Bart replied to the topic 'Celestron focus motor' in the forum. 2 months ago

Hi Mohamed,

You don't need all that resolution on a Celestron. it is already 'geared' by the focuser thread inside. 200 steps/rev is plenty. 400 would also be fine.
I use 400 steps/rev on my Maksutov Newton telescope with a Crayford style focuser. This is a much more sensitive focuser, because the translation per rotation of the focus shaft is more. Diameter of shaft: 4 mm, and so: 4 * Pi / 400 = 0.0314 mm/step (full step!) This is a faster system ( f / 4.8 ) which is more critical to focusing than the Celestron ( f / 6.3 ) and even then it -just works- with no problem.

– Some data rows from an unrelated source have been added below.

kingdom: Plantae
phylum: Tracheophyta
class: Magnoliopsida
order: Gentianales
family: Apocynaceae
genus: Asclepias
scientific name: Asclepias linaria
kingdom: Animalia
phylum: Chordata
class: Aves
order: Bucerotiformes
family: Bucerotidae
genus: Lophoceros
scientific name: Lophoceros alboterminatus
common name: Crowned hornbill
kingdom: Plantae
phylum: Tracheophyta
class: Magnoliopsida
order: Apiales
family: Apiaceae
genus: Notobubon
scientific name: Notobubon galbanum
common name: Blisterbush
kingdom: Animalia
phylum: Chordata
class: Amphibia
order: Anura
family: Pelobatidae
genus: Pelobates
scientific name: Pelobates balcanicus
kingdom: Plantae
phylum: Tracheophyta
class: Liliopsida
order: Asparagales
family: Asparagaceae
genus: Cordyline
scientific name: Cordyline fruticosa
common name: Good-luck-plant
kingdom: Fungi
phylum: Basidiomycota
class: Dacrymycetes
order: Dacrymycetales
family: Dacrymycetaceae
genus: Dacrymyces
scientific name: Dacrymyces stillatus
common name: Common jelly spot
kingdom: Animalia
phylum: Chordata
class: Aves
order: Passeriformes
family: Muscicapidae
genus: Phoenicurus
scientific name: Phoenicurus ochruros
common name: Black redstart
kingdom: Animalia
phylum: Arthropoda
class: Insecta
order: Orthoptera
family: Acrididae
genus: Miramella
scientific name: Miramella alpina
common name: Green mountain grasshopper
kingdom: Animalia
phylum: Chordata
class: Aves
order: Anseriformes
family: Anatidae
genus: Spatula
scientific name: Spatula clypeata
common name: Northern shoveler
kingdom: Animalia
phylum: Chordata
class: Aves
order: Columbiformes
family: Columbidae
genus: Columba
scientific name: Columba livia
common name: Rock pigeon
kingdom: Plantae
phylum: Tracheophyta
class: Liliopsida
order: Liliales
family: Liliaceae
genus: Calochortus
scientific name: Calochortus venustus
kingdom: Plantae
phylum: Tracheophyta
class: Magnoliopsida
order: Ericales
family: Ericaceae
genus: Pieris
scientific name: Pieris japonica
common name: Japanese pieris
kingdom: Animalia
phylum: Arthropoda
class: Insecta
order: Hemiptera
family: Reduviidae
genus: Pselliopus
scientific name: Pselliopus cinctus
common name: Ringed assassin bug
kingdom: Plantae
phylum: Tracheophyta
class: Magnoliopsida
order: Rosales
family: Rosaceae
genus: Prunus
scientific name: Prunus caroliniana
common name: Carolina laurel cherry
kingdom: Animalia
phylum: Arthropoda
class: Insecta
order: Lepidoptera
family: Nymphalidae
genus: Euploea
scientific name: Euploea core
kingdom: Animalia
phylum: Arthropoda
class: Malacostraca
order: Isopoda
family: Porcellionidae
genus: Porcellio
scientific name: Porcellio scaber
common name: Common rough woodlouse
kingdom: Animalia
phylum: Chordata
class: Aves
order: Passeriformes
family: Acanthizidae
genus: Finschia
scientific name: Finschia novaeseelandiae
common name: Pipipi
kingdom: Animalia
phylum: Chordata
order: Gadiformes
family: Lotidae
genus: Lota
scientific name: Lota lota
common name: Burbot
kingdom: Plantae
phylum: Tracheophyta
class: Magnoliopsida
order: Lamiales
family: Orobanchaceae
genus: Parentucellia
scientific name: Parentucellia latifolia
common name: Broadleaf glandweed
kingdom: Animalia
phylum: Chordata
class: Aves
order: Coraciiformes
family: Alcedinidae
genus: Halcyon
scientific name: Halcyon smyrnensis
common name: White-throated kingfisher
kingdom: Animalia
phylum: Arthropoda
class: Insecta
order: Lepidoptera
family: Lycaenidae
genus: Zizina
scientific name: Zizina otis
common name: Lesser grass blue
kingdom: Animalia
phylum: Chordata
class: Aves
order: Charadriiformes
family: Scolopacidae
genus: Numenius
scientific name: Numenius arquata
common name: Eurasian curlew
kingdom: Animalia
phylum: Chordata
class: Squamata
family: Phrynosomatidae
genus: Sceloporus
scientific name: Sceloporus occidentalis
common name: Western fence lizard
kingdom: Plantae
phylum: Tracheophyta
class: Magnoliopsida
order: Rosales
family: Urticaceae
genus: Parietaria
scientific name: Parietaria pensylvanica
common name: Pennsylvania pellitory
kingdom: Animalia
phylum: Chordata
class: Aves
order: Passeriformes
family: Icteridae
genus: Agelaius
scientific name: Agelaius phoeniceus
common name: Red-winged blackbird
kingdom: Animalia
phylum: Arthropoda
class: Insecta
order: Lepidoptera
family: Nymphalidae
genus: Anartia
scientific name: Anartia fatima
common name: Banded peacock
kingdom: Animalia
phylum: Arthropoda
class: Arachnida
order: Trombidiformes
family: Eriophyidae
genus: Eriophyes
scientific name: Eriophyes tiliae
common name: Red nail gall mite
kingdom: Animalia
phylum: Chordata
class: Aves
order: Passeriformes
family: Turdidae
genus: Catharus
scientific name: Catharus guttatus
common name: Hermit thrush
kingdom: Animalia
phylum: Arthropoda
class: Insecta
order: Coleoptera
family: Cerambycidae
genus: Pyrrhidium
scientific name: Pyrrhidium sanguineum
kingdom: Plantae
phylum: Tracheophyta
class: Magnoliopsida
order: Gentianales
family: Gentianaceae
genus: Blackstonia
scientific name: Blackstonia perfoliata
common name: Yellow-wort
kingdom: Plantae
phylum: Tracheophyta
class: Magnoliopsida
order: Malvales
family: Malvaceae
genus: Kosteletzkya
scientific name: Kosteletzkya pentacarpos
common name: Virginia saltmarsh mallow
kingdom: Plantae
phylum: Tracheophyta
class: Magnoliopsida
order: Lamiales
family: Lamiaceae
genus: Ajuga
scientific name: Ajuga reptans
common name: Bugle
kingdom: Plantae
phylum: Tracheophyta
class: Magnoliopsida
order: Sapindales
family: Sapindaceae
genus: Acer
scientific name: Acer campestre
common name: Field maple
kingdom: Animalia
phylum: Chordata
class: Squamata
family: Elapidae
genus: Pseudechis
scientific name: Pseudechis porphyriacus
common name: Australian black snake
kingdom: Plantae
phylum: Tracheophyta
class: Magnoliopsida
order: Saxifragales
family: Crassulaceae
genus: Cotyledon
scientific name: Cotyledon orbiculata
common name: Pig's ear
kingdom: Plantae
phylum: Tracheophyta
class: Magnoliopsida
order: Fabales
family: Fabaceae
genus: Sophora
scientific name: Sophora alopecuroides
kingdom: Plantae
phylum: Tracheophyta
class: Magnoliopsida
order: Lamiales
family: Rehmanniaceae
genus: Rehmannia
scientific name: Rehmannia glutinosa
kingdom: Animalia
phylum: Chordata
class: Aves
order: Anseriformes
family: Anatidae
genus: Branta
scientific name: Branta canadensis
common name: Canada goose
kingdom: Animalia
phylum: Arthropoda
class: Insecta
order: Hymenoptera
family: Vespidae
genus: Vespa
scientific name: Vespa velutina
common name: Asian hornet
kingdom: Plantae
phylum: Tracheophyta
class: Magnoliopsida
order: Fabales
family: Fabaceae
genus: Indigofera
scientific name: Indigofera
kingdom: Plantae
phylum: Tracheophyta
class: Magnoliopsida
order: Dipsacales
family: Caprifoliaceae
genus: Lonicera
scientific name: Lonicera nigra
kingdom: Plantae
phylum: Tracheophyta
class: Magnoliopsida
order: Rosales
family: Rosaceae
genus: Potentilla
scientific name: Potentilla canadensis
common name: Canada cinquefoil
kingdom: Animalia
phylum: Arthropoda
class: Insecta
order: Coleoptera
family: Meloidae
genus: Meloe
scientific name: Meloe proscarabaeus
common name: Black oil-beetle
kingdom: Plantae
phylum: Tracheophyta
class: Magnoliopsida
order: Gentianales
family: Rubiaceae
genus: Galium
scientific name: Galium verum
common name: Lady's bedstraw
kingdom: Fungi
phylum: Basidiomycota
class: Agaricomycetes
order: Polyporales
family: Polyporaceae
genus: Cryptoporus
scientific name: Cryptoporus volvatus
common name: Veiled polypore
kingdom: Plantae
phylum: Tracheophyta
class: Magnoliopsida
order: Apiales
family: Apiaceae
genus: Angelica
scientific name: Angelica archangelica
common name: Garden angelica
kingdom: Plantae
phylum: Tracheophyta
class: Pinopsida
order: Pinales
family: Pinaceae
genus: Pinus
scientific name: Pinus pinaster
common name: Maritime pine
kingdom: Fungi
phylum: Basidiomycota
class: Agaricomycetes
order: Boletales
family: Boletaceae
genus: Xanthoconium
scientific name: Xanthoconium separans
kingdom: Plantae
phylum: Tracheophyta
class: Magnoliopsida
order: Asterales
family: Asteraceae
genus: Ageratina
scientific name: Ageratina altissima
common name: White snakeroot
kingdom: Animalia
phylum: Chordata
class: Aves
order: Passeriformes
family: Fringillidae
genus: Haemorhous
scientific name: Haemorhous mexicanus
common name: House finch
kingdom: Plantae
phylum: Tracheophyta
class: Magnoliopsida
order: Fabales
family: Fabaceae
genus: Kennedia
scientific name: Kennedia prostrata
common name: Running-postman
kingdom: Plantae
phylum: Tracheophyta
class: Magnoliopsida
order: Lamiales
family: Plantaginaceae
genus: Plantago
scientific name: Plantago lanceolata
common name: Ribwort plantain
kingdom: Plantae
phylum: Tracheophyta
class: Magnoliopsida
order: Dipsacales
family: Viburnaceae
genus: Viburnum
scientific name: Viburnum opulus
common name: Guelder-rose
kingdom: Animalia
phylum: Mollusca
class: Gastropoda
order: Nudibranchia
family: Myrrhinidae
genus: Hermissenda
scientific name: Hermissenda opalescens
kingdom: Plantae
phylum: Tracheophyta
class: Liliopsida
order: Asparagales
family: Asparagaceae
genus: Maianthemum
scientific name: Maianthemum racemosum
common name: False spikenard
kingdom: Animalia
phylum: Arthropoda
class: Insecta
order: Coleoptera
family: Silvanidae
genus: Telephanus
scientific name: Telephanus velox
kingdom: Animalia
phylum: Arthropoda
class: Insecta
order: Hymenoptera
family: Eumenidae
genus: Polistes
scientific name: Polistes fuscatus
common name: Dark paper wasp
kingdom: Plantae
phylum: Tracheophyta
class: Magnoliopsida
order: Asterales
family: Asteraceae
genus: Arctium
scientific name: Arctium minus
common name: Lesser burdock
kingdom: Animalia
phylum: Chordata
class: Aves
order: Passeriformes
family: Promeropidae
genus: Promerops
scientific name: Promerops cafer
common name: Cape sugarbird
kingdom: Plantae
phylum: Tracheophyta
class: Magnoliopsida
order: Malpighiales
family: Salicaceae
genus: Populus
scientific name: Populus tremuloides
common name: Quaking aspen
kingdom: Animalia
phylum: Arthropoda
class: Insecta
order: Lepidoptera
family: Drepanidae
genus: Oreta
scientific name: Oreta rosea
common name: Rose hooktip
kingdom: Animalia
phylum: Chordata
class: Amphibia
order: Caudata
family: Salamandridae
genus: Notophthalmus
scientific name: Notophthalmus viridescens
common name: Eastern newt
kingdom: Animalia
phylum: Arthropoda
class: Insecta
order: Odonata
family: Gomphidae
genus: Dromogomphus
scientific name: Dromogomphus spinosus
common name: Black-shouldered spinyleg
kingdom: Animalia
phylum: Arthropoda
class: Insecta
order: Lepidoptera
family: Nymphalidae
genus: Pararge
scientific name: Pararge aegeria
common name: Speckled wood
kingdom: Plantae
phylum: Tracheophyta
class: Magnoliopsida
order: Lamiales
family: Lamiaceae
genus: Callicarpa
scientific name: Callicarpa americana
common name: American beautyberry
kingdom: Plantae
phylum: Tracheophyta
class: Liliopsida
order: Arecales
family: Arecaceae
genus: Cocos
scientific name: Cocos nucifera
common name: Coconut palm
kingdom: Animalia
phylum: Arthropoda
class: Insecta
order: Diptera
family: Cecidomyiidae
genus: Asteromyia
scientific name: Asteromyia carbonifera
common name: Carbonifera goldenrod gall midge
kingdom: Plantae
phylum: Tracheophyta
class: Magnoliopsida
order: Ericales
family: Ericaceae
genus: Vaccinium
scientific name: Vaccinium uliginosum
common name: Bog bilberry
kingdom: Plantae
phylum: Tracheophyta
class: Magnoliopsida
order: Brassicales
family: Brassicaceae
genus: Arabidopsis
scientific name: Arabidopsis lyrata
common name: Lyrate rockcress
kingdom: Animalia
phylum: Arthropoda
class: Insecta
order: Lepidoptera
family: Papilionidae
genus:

I think I used 16x microstepping with that system. What this is, is that the stepper driver interpolates the electrical current through the phases of the stepper motor, so the magnetic angle can be 'anywhere' within the normal full (native) step angle.

Don't use all that heavy gearboxes and just direct-drive that stuff :-)
The beauty of the Trinamic drivers is that they can be controlled over SPI protocol, so digital communication with the focus controller (arduino like) and can quickly change settings such as stepper current and microstepping. So you could, if you like, change the microstepping value dynamically. This is almost useless for a focuser, because it's a slow system anyway (but fast enough!).
The change in current, however, is exceptionally useful in this regard, because you don't want to heat up everything by holding the stepper at a certain angle with high current. You want the 'hold current' for that, just enough to lock the position.
When you are changing the position, the current is first increased, enabling higher torque, and next a move is initiated. Then it goes back to hold current again. Very strong but minimal use of electricity.

I feed the stepper driver directly from the USB (Vcc pin on the Seeeduino Xiao). it is buffered by a 100 uF capacitor. I'm not routing 600 mA -yet- but 300 mA works fine. There is one downside of powering the Trinamic with only 5 V, which is the reduced speed the steppers can get to while keeping high torque.
Luckily, focusers which require a bit more rotational speed (SCT telescopes) need only low torque and vice versa, a focuser which requires more torque (Crayford/ rack & pinion), the speed can be very low.

I intend to design a few PCBs within a month. I may make a few 'kits'.